Screening for transgenic zebrafish lines labeling chemoreceptors and ionocytes
In the spring of 2018, I was fortunate to receive the CPB/CSZ Student Research Grant, which allowed me to travel to the National Institute of Genetics in Mishima, Japan to work with Dr. Koichi Kawakami. Our lab has always been interested in examining the roles of chemoreceptors and ionocytes in regulating physiological processes. Because energy supply is a limiting factor constraining these processes, studying the energetic costs for a particular physiological process is highly relevant. Few studies have attempted to ascertain the metabolic cost of chemoreception or ionoregulation at the cellular level in fish, largely due to the lack of reliable methods for identifying the different sub-types of ionocytes, and chemoreceptors in vivo. Luckily for us, transgenic lines labeled for chemoreceptors and ionocytes might already exist in the fish rooms of Dr. Kawakami, awaiting to be screened. Using transposons coupled with gene trap and enhancer trap methods, Dr. Kawakami was able to generate a large number of transgenic fish that express the GFP reporter gene or the yeast Gal4 transcription activator in specific cells, tissues and organs, potentially some labeling chemoreceptors or ionocytes. It was my goal to identify them during my stay in Japan.

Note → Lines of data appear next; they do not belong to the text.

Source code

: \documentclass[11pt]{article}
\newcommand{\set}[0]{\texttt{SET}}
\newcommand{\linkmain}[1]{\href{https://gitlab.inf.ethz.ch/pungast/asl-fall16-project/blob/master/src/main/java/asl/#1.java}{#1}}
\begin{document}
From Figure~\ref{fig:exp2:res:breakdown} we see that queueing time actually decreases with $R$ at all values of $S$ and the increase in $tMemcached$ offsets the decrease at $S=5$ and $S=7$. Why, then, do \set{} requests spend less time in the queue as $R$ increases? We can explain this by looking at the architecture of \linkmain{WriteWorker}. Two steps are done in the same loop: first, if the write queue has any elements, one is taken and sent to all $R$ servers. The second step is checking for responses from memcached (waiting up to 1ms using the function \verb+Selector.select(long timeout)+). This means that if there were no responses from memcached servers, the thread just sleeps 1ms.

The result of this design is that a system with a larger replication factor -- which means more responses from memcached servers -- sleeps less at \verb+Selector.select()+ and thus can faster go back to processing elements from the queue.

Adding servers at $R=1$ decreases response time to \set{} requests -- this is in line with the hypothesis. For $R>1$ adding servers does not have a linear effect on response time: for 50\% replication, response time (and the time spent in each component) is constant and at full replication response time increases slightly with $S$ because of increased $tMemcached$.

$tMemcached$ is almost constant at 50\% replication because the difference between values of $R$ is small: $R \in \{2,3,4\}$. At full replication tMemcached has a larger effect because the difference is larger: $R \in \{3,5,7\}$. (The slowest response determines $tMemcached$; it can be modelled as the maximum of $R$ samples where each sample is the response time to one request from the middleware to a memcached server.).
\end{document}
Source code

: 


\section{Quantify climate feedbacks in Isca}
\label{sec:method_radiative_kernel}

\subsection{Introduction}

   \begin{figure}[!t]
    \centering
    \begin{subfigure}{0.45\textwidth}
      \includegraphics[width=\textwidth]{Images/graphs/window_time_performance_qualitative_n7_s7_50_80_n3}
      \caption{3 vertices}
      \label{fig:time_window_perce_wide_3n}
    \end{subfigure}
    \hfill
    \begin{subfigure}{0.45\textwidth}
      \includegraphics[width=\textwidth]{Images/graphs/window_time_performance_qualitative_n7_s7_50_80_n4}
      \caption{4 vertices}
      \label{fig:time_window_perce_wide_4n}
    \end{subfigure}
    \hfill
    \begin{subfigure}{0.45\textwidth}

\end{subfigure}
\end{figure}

The trip turned out to be very rewarding. I was able to identify one fish line that labels neuroepithelial cells (NECs), a cell type that is presumed to be the oxygen chemoreceptor in fish, 4 fish lines that label H+-ATPase rich cells, 1 fish line that labels ionocytes expressing sodium chloride co-transporters (NCC), and 1 fish line that labels both H+-ATPase rich cells and ionocytes expressing NCC which can be differentiated through the intensity of the GFP reporter. Using the lines screed and characterized for chemoreceptors and ionocytes, we now have the ability to identify these cell types in vivo, and can try to measure oxygen consumption and ion fluxes at near cellular level. The metabolic costs of ion regulation and chemoreception would be examined by measuring the O2 consumption of target cells using SMOT, which uses micro-optrodes and computer-driven micro-manipulators to record boundary layer O2 tensions as the electrode is moved either toward or away from the surface of the cell to calculate oxygen fluxes. Ideally, it would be possible to distinguish the specific costs of ion transport and chemoreception from basal metabolism, and provide the first direct measurements of the O2 requirements of any epithelial ion-transporting cell or chemoreceptor at rest or when activated. It is anticipated that this research will lead to significant advances in our understanding of the metabolic costs of ion regulation and chemoreception in fish.